## Exercise goal
With the pictures removed, write out the data below exactly.

Raw data section start

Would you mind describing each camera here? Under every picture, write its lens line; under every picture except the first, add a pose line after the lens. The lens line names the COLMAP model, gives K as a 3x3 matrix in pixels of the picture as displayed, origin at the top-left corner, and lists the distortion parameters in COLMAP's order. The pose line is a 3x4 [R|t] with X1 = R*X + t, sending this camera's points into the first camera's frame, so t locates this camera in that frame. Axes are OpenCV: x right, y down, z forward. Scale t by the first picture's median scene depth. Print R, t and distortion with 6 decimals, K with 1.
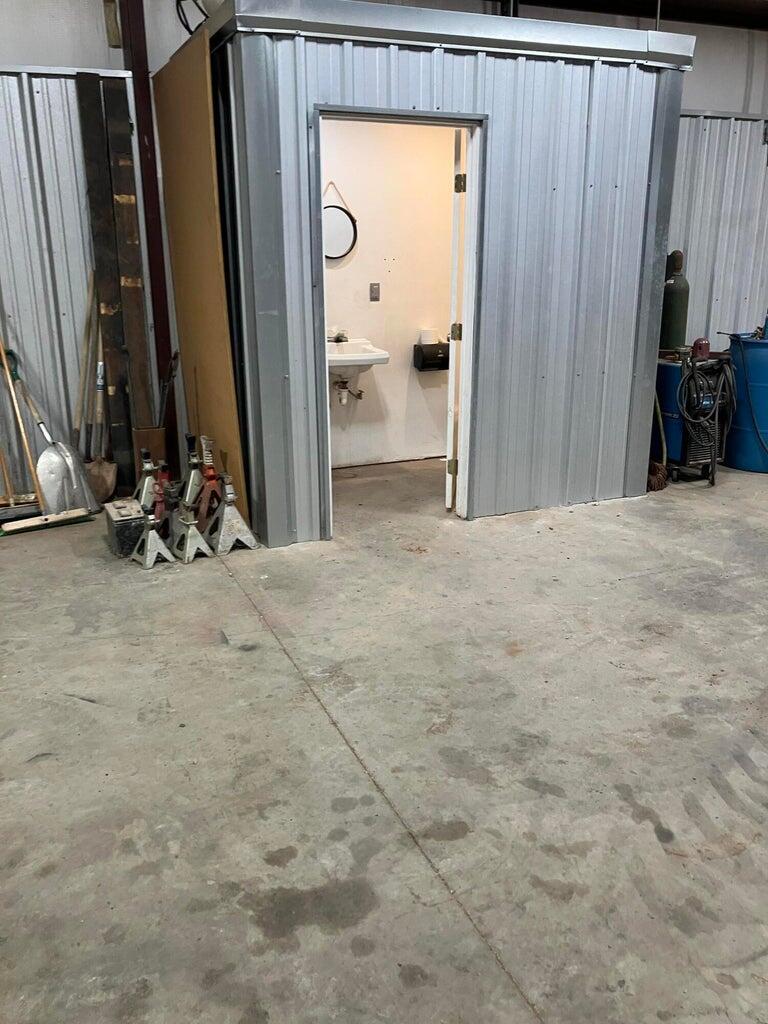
lens RADIAL K [[840.7, 0, 383.3], [0, 840.7, 521.8], [0, 0, 1]] dist [0.030179, -0.038957]
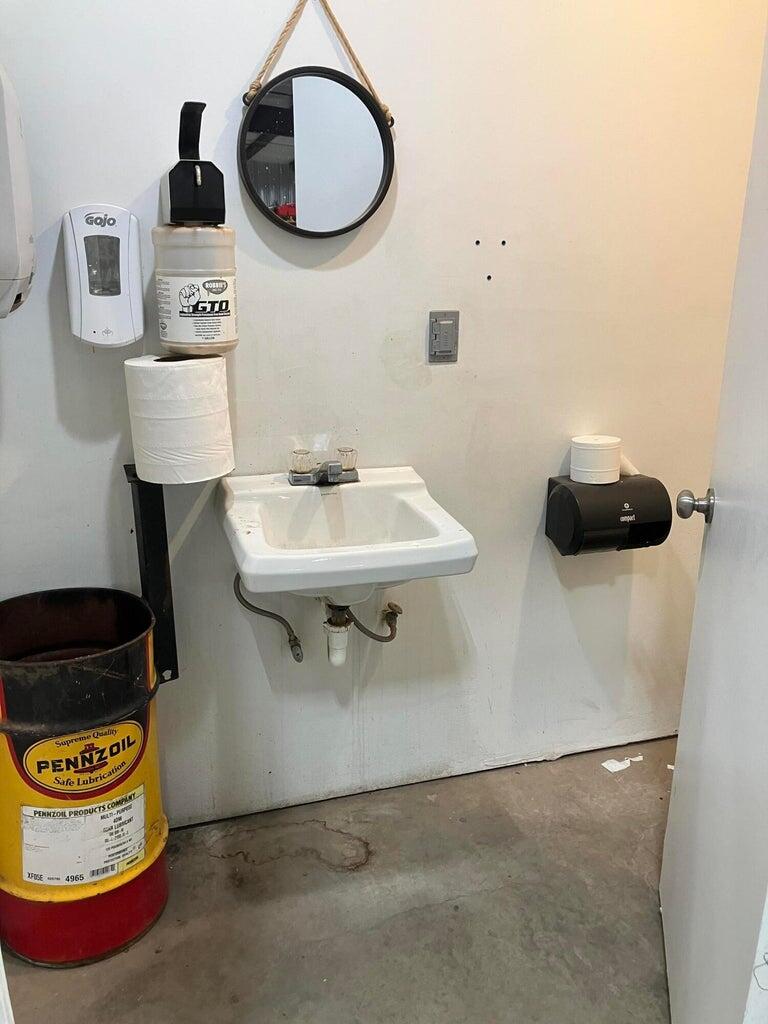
lens RADIAL K [[840.7, 0, 381.2], [0, 840.7, 504.5], [0, 0, 1]] dist [0.030179, -0.038957]
pose [[0.993252, 0.042572, -0.107881, 0.004521], [-0.044212, 0.998940, -0.012848, -0.199372], [0.107220, 0.017531, 0.994081, 0.660006]]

Raw data section end

## Exercise solution
Would you mind describing each camera here? Under every picture, write its lens line; under every picture except the first, add a pose line after the lens. The lens line names the COLMAP model, gives K as a 3x3 matrix in pixels of the picture as displayed, origin at the top-left corner, and lists the distortion parameters in COLMAP's order. The pose line is a 3x4 [R|t] with X1 = R*X + t, sending this camera's points into the first camera's frame, so t locates this camera in that frame. Axes are OpenCV: x right, y down, z forward. Scale t by the first picture's median scene depth. Print R, t and distortion with 6 decimals, K with 1.
lens RADIAL K [[840.7, 0, 383.3], [0, 840.7, 521.8], [0, 0, 1]] dist [0.030179, -0.038957]
lens RADIAL K [[840.7, 0, 381.2], [0, 840.7, 504.5], [0, 0, 1]] dist [0.030179, -0.038957]
pose [[0.993252, 0.042572, -0.107881, 0.004521], [-0.044212, 0.998940, -0.012848, -0.199372], [0.107220, 0.017531, 0.994081, 0.660006]]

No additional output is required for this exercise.